Document text.
-- START --

Prior to the class meeting, students upload the completed template into an assignments folder in Moodle, a course-management system. Uploading Figure Facts prior to class requires students to make a significant effort to understand each figure before the group meeting, rather than skimming the paper briefly before class. The upload requirement also follows the principles of just-in-time teaching (Novak et al., 1999), in that it allows the instructor to assess each student's level of understanding prior to class and adjust group discussion to suit the students’ needs.
During class, each figure is projected using Microsoft PowerPoint, and we examine the data closely as a group. With PowerPoint, the instructor can divide more complex figures into multiple parts, which prevents students from becoming overwhelmed by too much information at once. Projecting the figures guarantees that everyone is looking at the correct figure panel and allows students to interact with the data using laser pointers that are passed around the room.
The instructor asks questions to structure the conversation, but the students are expected to articulate the methods and results of each figure, identify weaknesses in experimental design, and propose future experiments. Students are instructed to bring a hard copy of their completed template to class, so they can refer to their notes as we examine the data. Students are encouraged to write on the template and fill in any missing information as we go along. Later, the template serves as a condensed study guide to aid the student in preparing for quizzes and exams.

-- END --

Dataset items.
-- START --

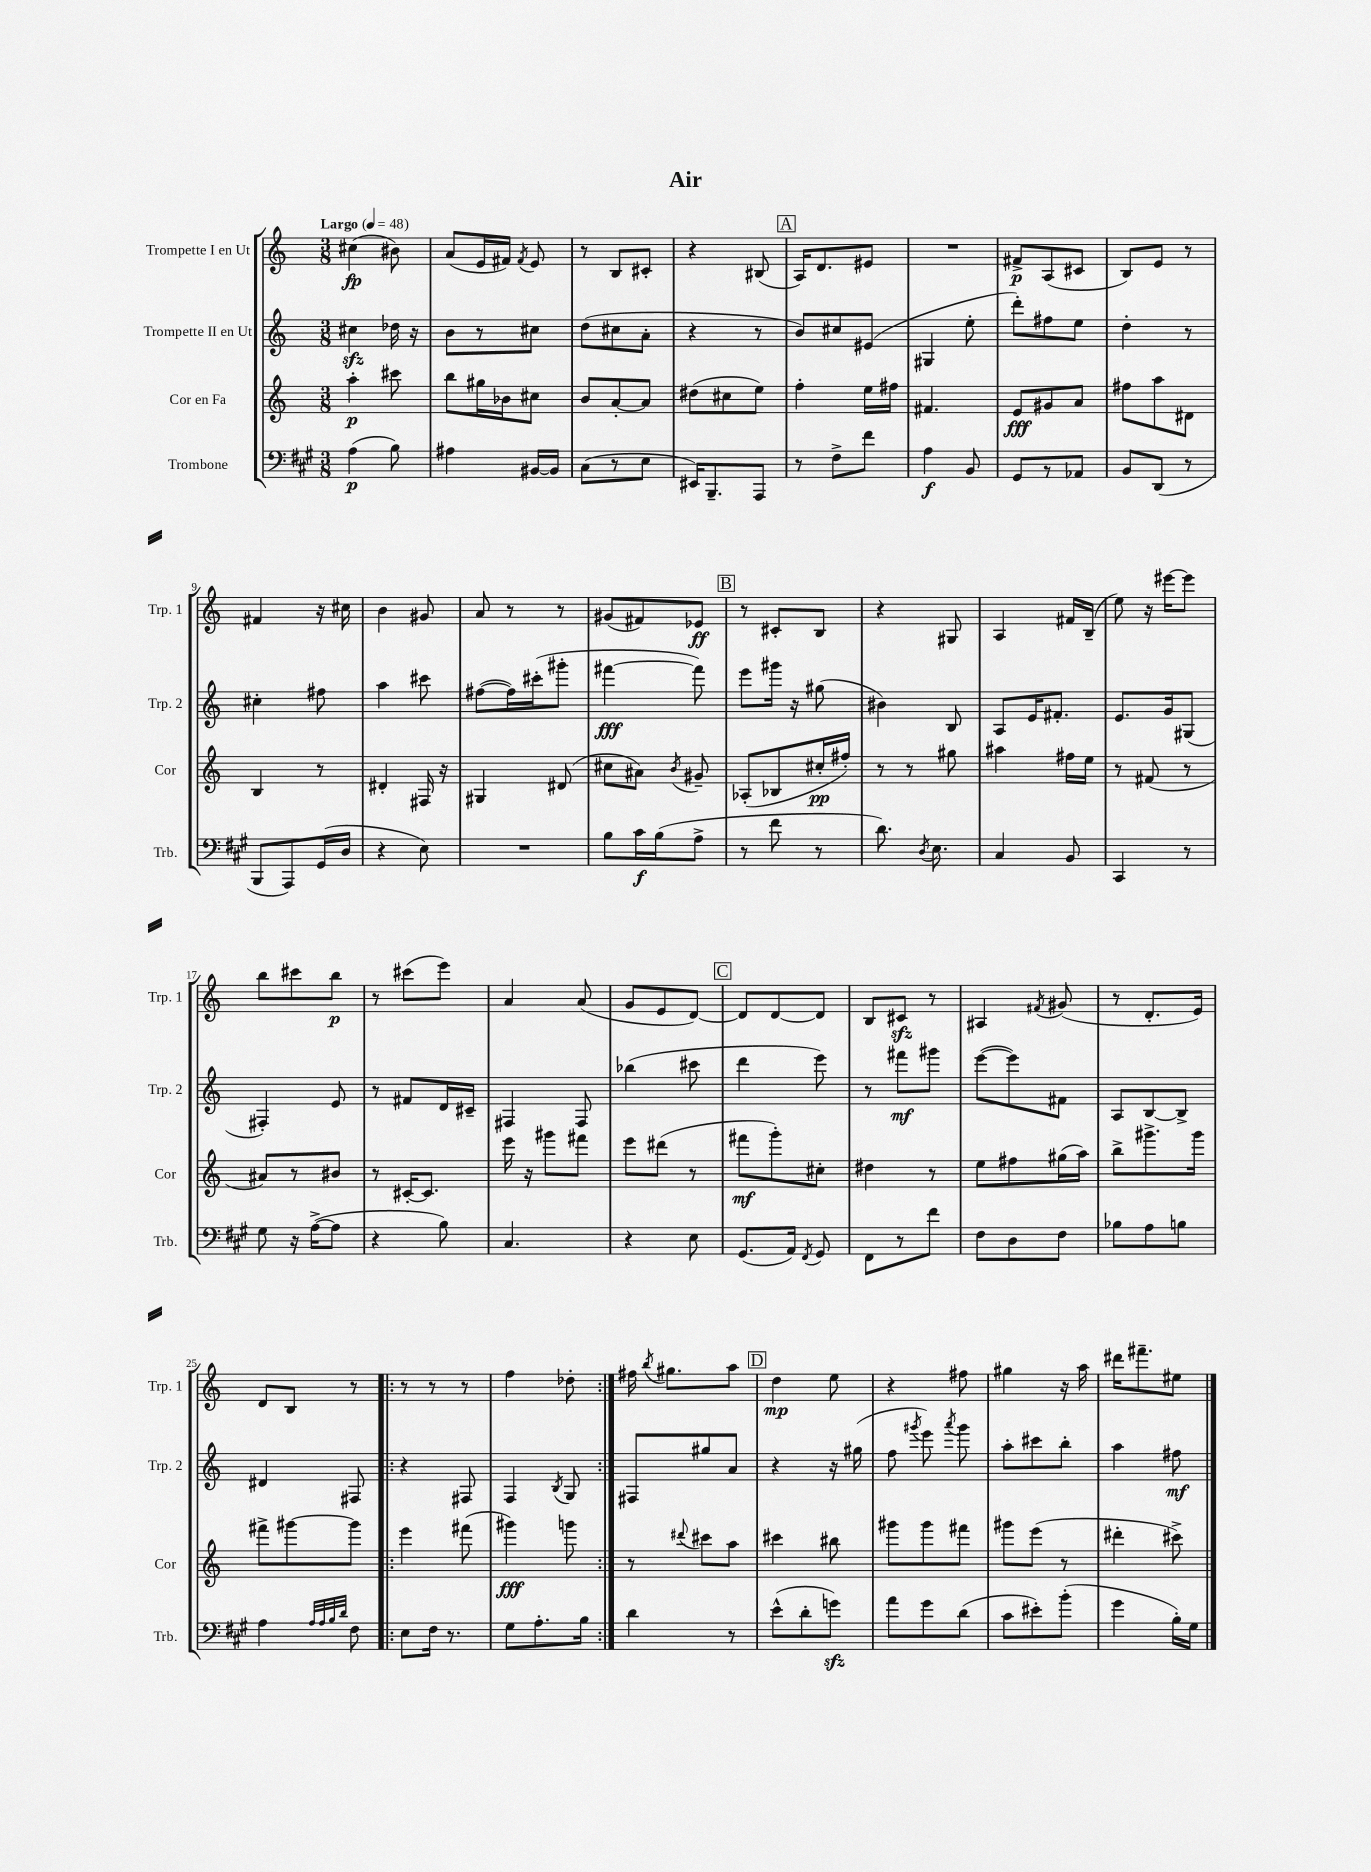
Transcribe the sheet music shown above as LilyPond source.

\header { title = "Air" }
<<
\new StaffGroup <<
\new Staff = "s0" \with { instrumentName = "Trompette I en Ut" shortInstrumentName = "Trp. 1" } {
    \clef treble \key c \major \numericTimeSignature \time 3/8 \tempo "Largo" 4 = 48
    \autoBeamOff cis''4\fp( bis'8) |
    a'8[( e'16 fis'16]) \acciaccatura { fis'8 } e'8 |
    r8 b8[ cis'8]-. |
    r4 bis8( |
    \mark \markup { \box "A" } a16[) d'8. eis'8] |
    R4. |
    fis'8[->\p a8( cis'8] |
    b8[) e'8] r8 |
    fis'4 r16 cis''16 |
    b'4 gis'8 |
    a'8 r8 r8 |
    gis'8[( fis'8) ees'8]\ff |
    \mark \markup { \box "B" } r8 cis'8[-. b8] |
    r4 gis8 |
    a4 fis'16[ b16]--( |
    e''8) r16 eis'''16[~ eis'''8] |
    b''8[ cis'''8 b''8]\p |
    r8 cis'''8[( e'''8]) |
    a'4 a'8( |
    g'8[ e'8 d'8]~) |
    \mark \markup { \box "C" } d'8[ d'8~ d'8] |
    b8[ cis'8]\sfz r8 |
    ais4 \acciaccatura { fis'8 } gis'8( |
    r8 d'8.[-. e'16]) |
    d'8[ b8] r8 |
    \repeat volta 2 { r8 r8 r8 |
    f''4 des''8-. | }
    fis''16 \acciaccatura { b''8 } gis''8.[ a''8] |
    \mark \markup { \box "D" } d''4\mp e''8 |
    r4 fis''8 |
    gis''4 r16 a''16 |
    dis'''16[ fis'''8.-- eis''8] \bar "|." |
}
\new Staff = "s1" \with { instrumentName = "Trompette II en Ut" shortInstrumentName = "Trp. 2" } {
    \clef treble \key c \major \numericTimeSignature \time 3/8
    \autoBeamOff cis''4\sfz des''16 r16 |
    b'8[ r8 cis''8] |
    d''8[( cis''8 a'8]-. |
    r4 r8 |
    \mark \markup { \box "A" } b'8[) cis''8 eis'8]( |
    gis4 e''8-. |
    d'''8[-.) fis''8 e''8] |
    d''4-. r8 |
    cis''4-. fis''8 |
    a''4 cis'''8 |
    fis''8[~( fis''16) cis'''16-.( gis'''8]-. |
    fis'''4~\fff fis'''8) |
    \mark \markup { \box "B" } e'''8[ gis'''16] r16 gis''8( |
    bis'4) b8 |
    a8[ e'16 fis'8.]-. |
    e'8.[ g'16 gis8]( |
    fis4-.) e'8 |
    r8 fis'8[ d'16 cis'16]-- |
    fis4 fis8 |
    bes''4( cis'''8 |
    \mark \markup { \box "C" } d'''4 e'''8) |
    r8 fis'''8[\mf gis'''8] |
    e'''8[~( e'''8) fis'8] |
    a8[ b8~ b8]-> |
    dis'4 fis8 |
    \repeat volta 2 { r4 fis8 |
    f4 \acciaccatura { b8 } g8 | }
    fis8[ gis''8 a'8] |
    \mark \markup { \box "D" } r4 r16 gis''16( |
    f''8 \acciaccatura { gis'''8 } e'''8) \acciaccatura { a'''8 } gis'''8 |
    a''8[-. cis'''8 b''8]-. |
    a''4 fis''8\mf \bar "|." |
}
\new Staff = "s2" \with { instrumentName = "Cor en Fa" shortInstrumentName = "Cor" } {
    \clef treble \key c \major \numericTimeSignature \time 3/8
    \autoBeamOff a''4-.\p cis'''8 |
    b''8[ gis''16 bes'16 cis''8] |
    b'8[ a'8~-. a'8] |
    dis''8[( cis''8 e''8]) |
    \mark \markup { \box "A" } f''4-. e''16[ fis''16] |
    fis'4. |
    e'8[\fff gis'8 a'8] |
    fis''8[ a''8 dis'8] |
    b4 r8 |
    dis'4-. fis16 r16 |
    gis4 dis'8( |
    cis''8[ ais'8]) \acciaccatura { b'8 } gis'8-- |
    \mark \markup { \box "B" } aes8[-.( bes8 cis''16-.\pp fis''16]-.) |
    r8 r8 gis''8 |
    ais''4 fis''16[ e''16] |
    r8 fis'8( r8 |
    ais'8[) r8 bis'8] |
    r8 cis'16[~-. cis'8.] |
    e'''16 r16 gis'''8[ fis'''8] |
    e'''8[ dis'''8]( r8 |
    \mark \markup { \box "C" } fis'''8[\mf g'''8-.) cis''8]-. |
    dis''4 r8 |
    e''8[ fis''8 gis''16( a''16]) |
    b''8[-> gis'''8.-> gis'''16] |
    fis'''8[-> gis'''8~ gis'''8] |
    \repeat volta 2 { e'''4 fis'''8( |
    gis'''4\fff) g'''8 | }
    r8 \appoggiatura { dis'''8 } cis'''8[ a''8] |
    \mark \markup { \box "D" } cis'''4 bis''8 |
    gis'''8[ gis'''8 fis'''8] |
    gis'''8[ e'''8]( r8 |
    dis'''4-. cis'''8->) \bar "|." |
}
\new Staff = "s3" \with { instrumentName = "Trombone" shortInstrumentName = "Trb." } {
    \clef bass \key a \major \numericTimeSignature \time 3/8
    \autoBeamOff a4\p( b8) |
    ais4 bis,16[~ bis,16] |
    cis8[( r8 e8] |
    eis,16[) b,,8.-- a,,8] |
    \mark \markup { \box "A" } r8 fis8[-> fis'8] |
    a4\f b,8 |
    gis,8[ r8 aes,8] |
    b,8[ d,8]( r8 |
    b,,8[ a,,8) gis,16( d16] |
    r4 e8) |
    R4. |
    b8[ cis'16\f b16( a8]-> |
    \mark \markup { \box "B" } r8 fis'8 r8 |
    d'8.) \acciaccatura { d8 } e8. |
    cis4 b,8 |
    cis,4 r8 |
    gis8 r16 a16[~->( a8] |
    r4 b8) |
    cis4. |
    r4 e8 |
    \mark \markup { \box "C" } gis,8.[( a,16]) \acciaccatura { fis,8 } gis,8 |
    fis,8[ r8 fis'8] |
    fis8[ d8 fis8] |
    bes8[ a8 b8] |
    a4 \grace { a32[ a32 b32 d'32] } fis8 |
    \repeat volta 2 { e8[ fis16] r8. |
    gis8[ a8.-. b16] | }
    d'4 r8 |
    \mark \markup { \box "D" } e'8[-^( d'8-. g'8]\sfz) |
    a'8[ gis'8 d'8]( |
    cis'8[ eis'8-.) b'8]-.( |
    gis'4 b16[-.) gis16] \bar "|." |
}
>>
>>
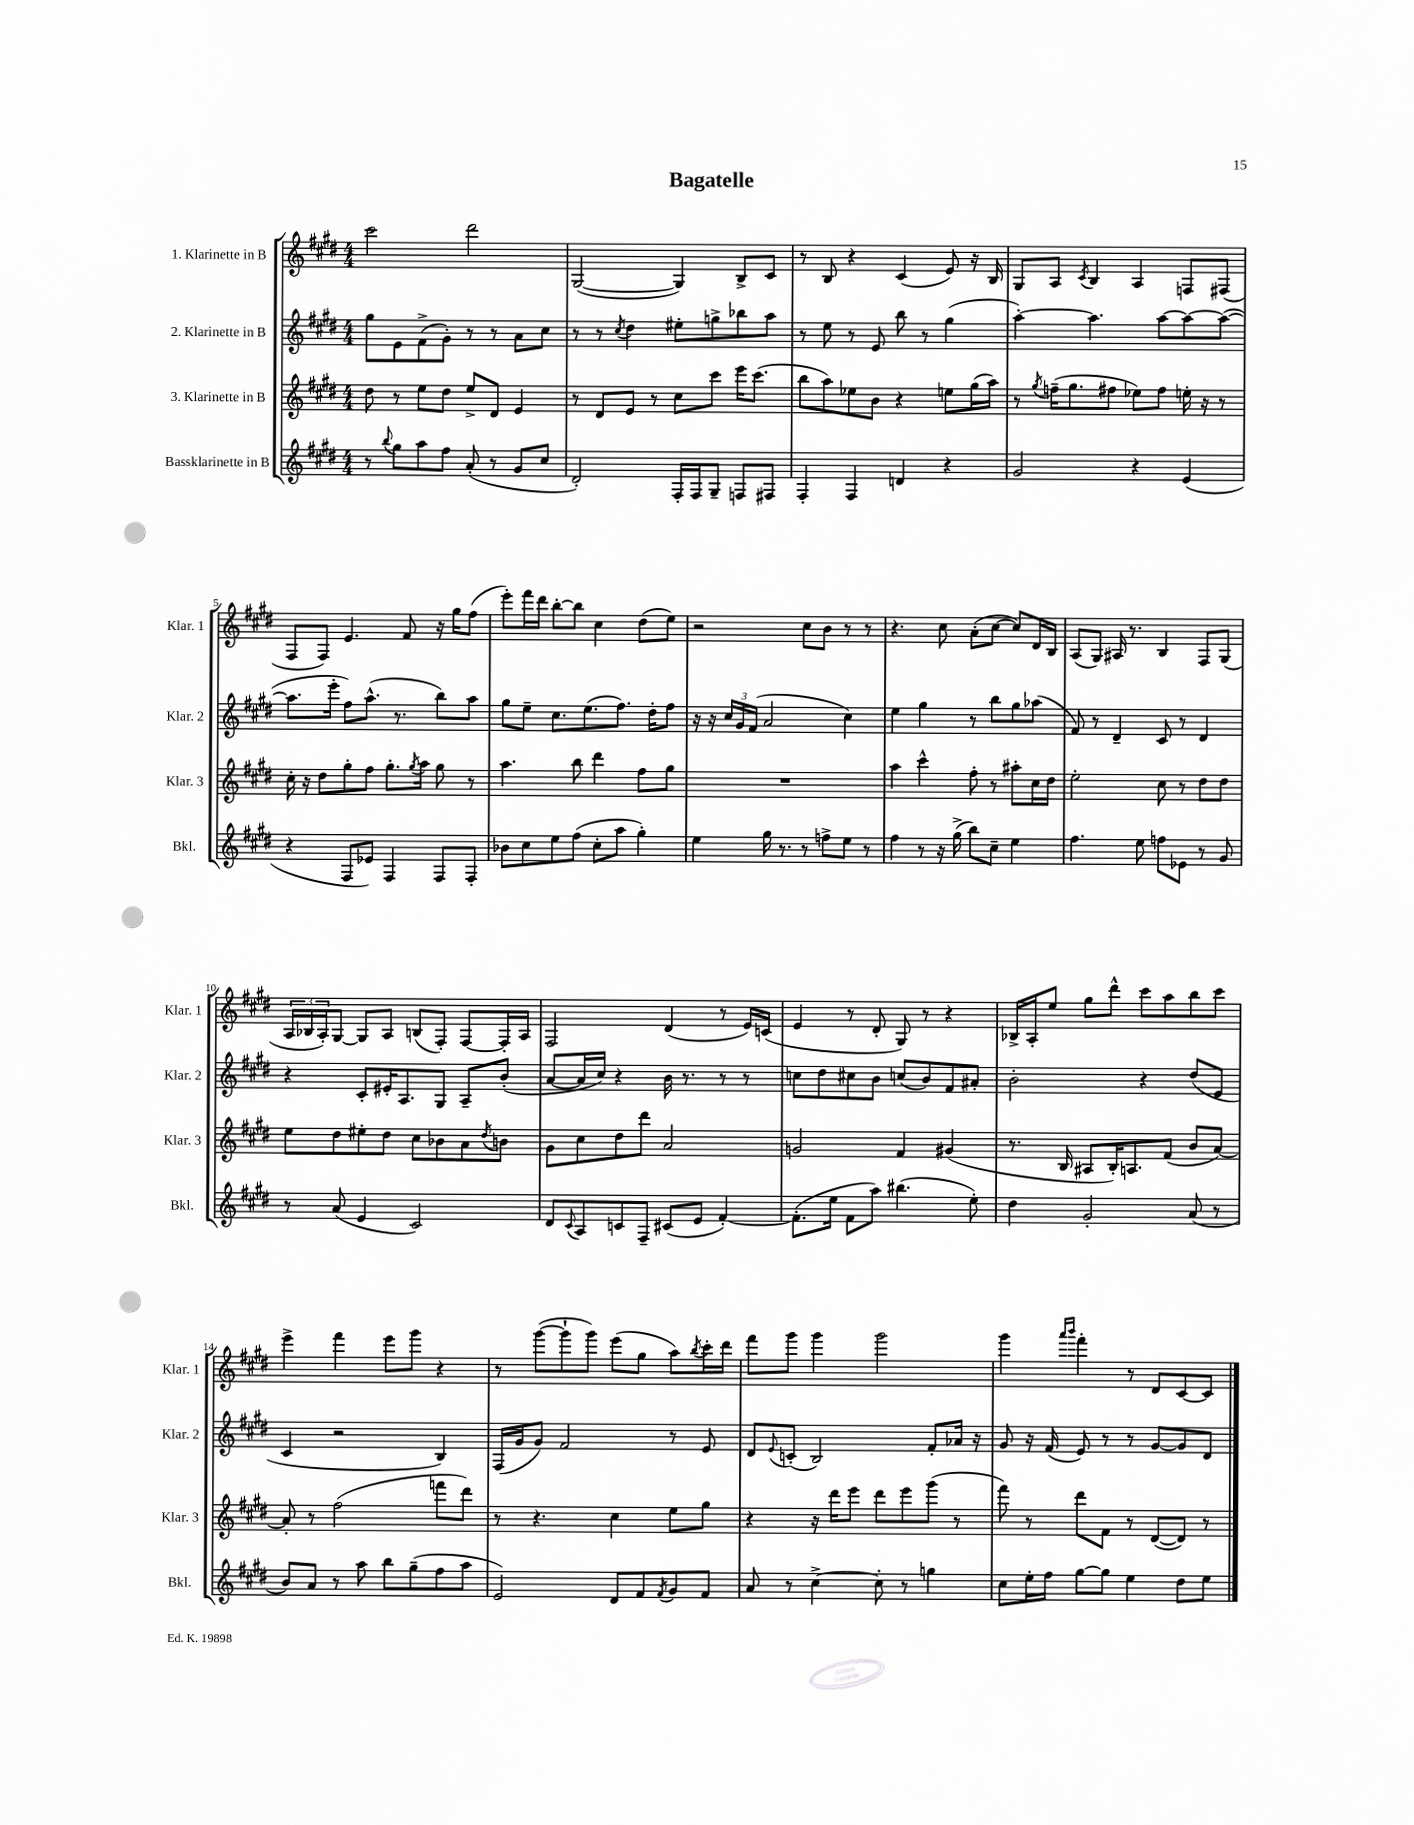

-- END --

In the text on classroom use of the Figure Facts template, what course-management system do students upload the completed template into? The records were taken from a different source than the text.

Response for this exercise. Moodle